Allah Ta’ala berfirman:

اِلَّا تَفْعَلُوْهُ تَكُنْ فِتْنَةٌ فِى الْاَرْضِ وَفَسَادٌ كَبِيْرٌۗ 

Jika kalian (hai kaum muslimin) tidak melaksanakan apa yang telah diperintahkan Allah itu, niscaya akan terjadi kekacauan di muka bumi dan kerusakan yang besar.’  [Al-Anfaal/8: 73]

Demi Allah, saya telah diberitahu oleh beberapa orang yang menunaikan ibadah haji mengenai seorang shalih lagi adil, dimana ketika ia sampai di Luhyah, ia dilihat oleh seorang wanita yang sangat pemalu. Lalu wanita itu ingin menikah dengan laki-laki tersebut, karena laki-laki itu asing yang tidak diketahui nasabnya. Lalu dia berkata, ‘Engkau seorang laki-laki mulia.’ Wanita itu terus mengulangi kata-katanya itu, tetapi laki-laki itu malah berkata, ‘Tidak.’

Kemudian wanita tersebut pulang sambil berdo’a kepada Allah Subhan ahu wa Ta’ala seraya berucap, ‘Semoga Allah, melakukan hal itu terhadapmu, wahai Mu-ayyid.’ Dan akhirnya Allah pun memang melakukan hal tersebut. Yang dimaksudkan adalah Imam al-Mu-ayyid Muhammad bin al-Qasim, karena dia sangat keras dalam masalah ini. Dan Ibnu Sa’duddin merupakan salah satu murid sekaligus tangan kanannya.

Sungguh indah ungkapan ini, ‘Apa yang melampaui batas, maka akan sejenis dengan lawannya.’

Dan kami khususkan contoh di atas dalam masalah ini, karena wanita tersebut masih sangat muda, barangkali kita belum pernah mendengarnya dari para penganut madzhab. Saya kira kelahirannya pada masa Ahmad bin Sulaiman dan masa al-Manshur. Dan kekuatannya semakin memuncak pada zaman Shalah bin ‘Ali. Dan karenanya terjadi peristiwa yang menyedihkan. Adapun al-Hadi dan juga yang lainnya, mereka tidak menukil dari mereka, kecuali yang bertentangan dengan hal tersebut.”

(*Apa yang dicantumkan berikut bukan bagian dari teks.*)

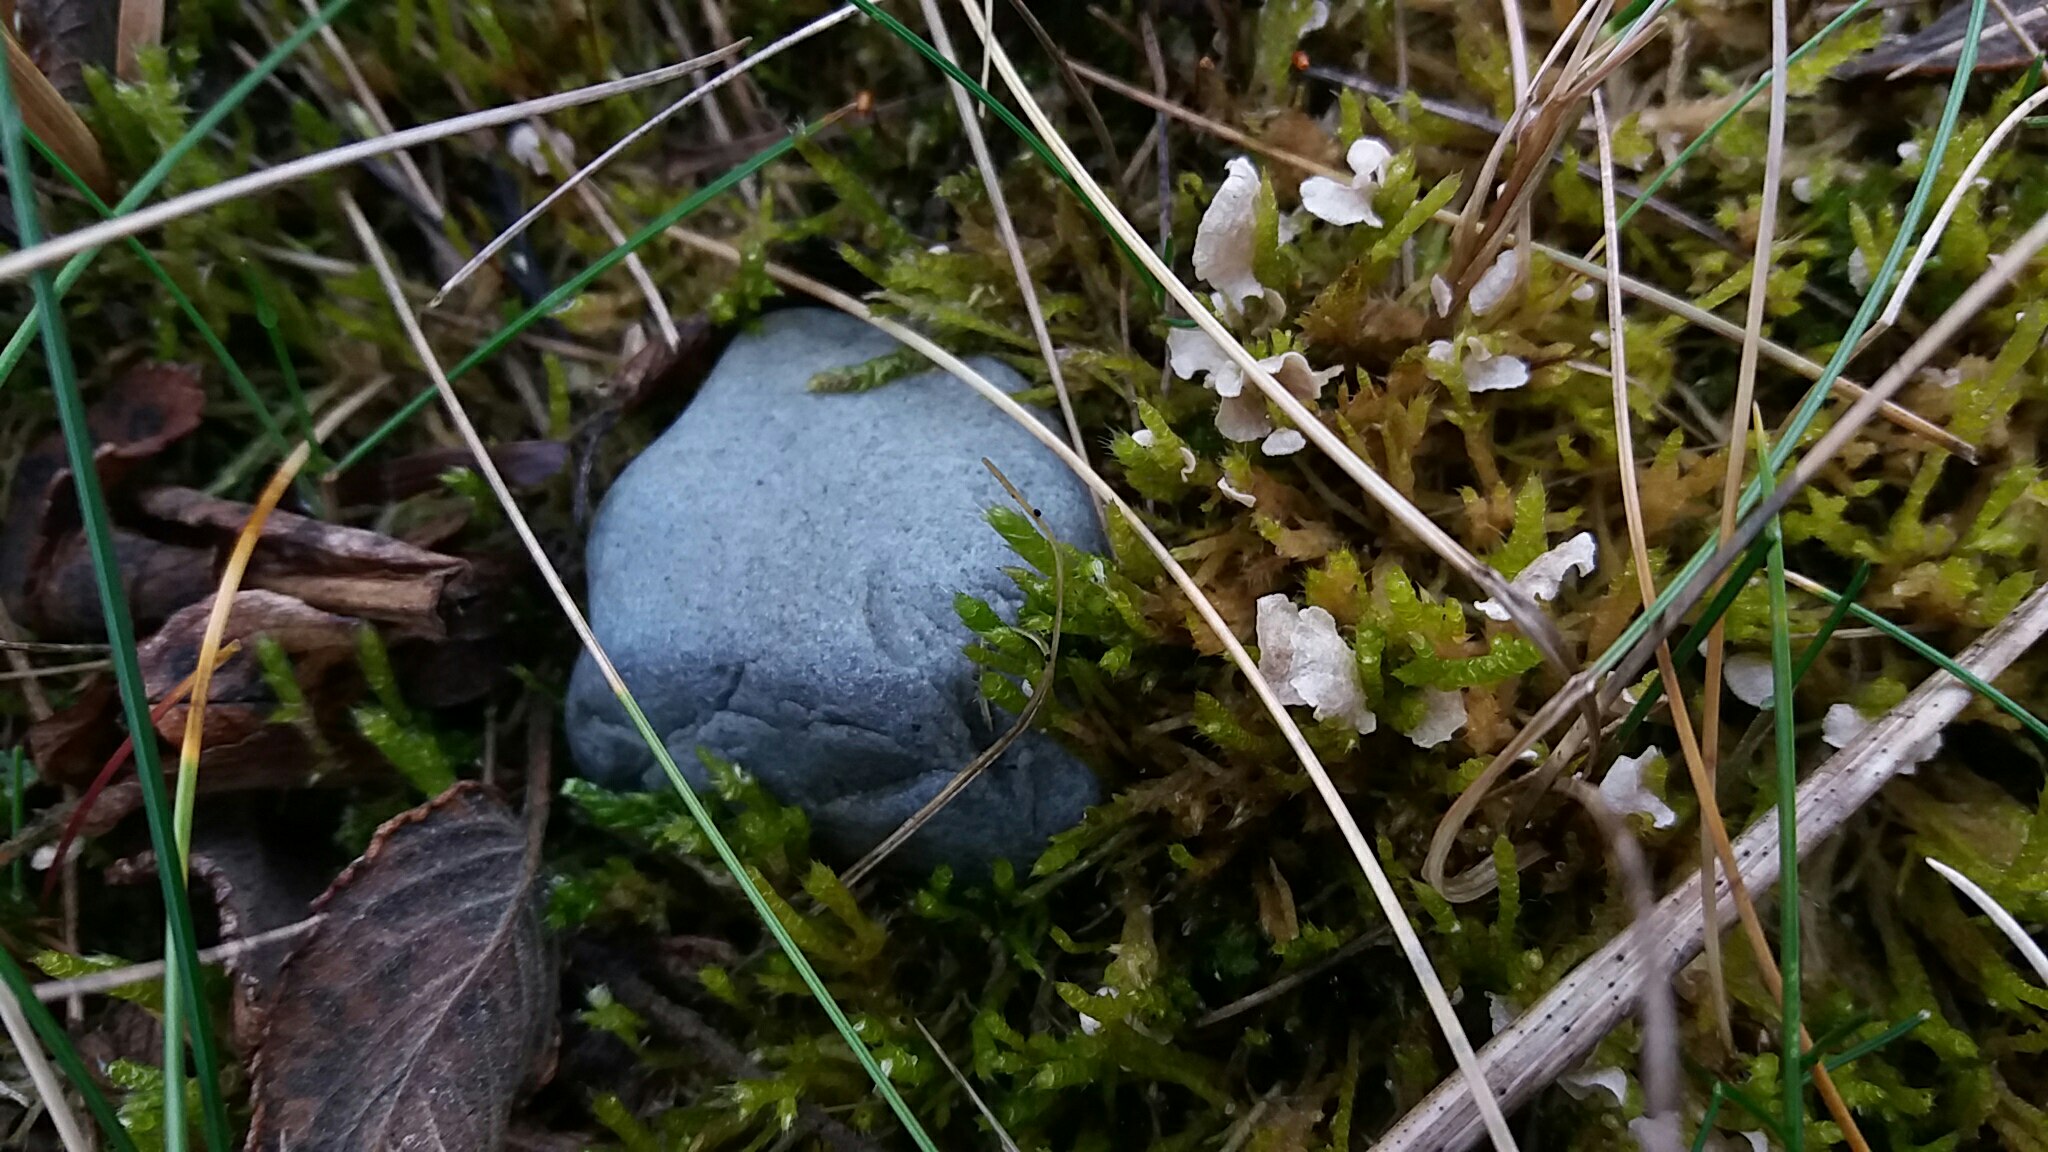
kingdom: Fungi
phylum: Basidiomycota
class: Agaricomycetes
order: Agaricales
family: Hygrophoraceae
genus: Arrhenia
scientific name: Arrhenia retiruga
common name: lille fontænehat
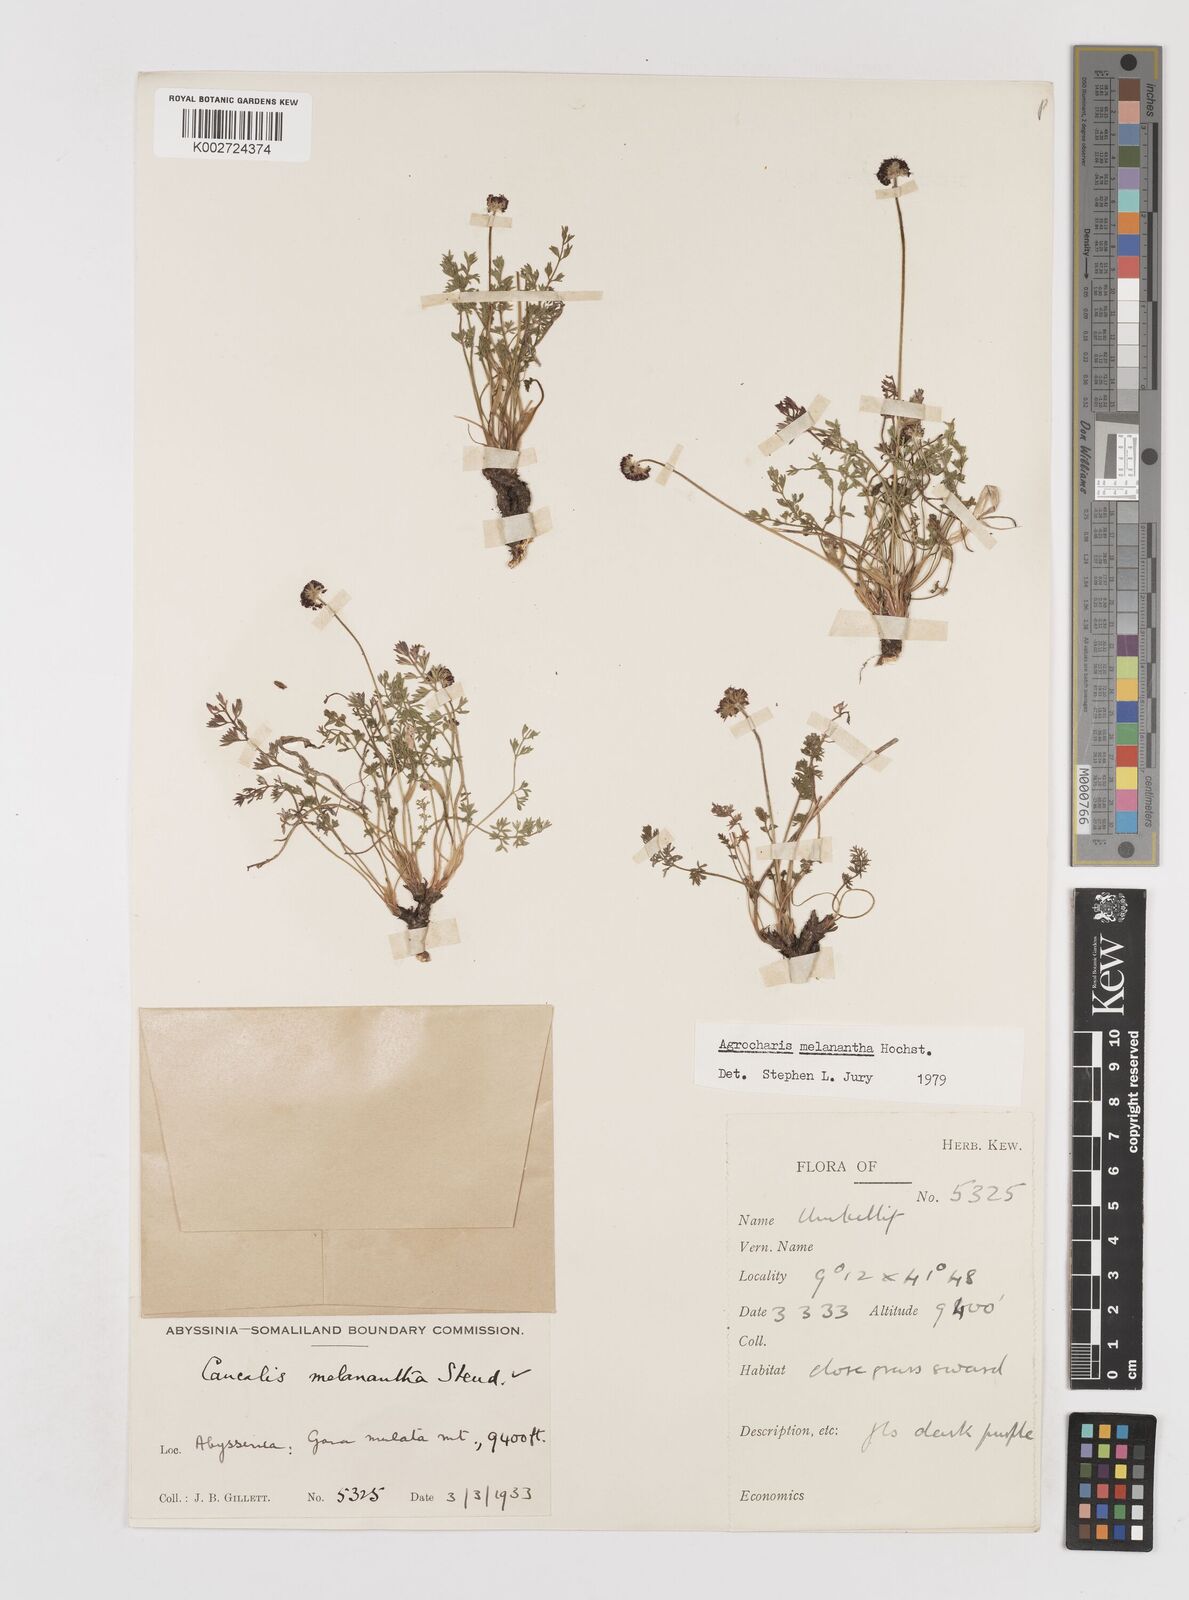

Berikut ini bait-bait sya’ir yang diungkapkan kepada seorang wanita dari Thuril Bahah. Sya’ir diungkapkan karena orang tuanya melarang dirinya menikah sehingga menjadi perawan tua, saat di mana sudah tidak ada lagi laki-laki yang berminat lagi padanya. Wanita itu bersenandung:

Ketika aku menulis suratku ini dengan jemariku
Air mata pun membasahi kedua mataku
Aku kirimkan surat ini kepada orang tuaku yang telah berlebihan
Yang dulu telah mengasuhku dengan penuh perhatian dan kasih sayang.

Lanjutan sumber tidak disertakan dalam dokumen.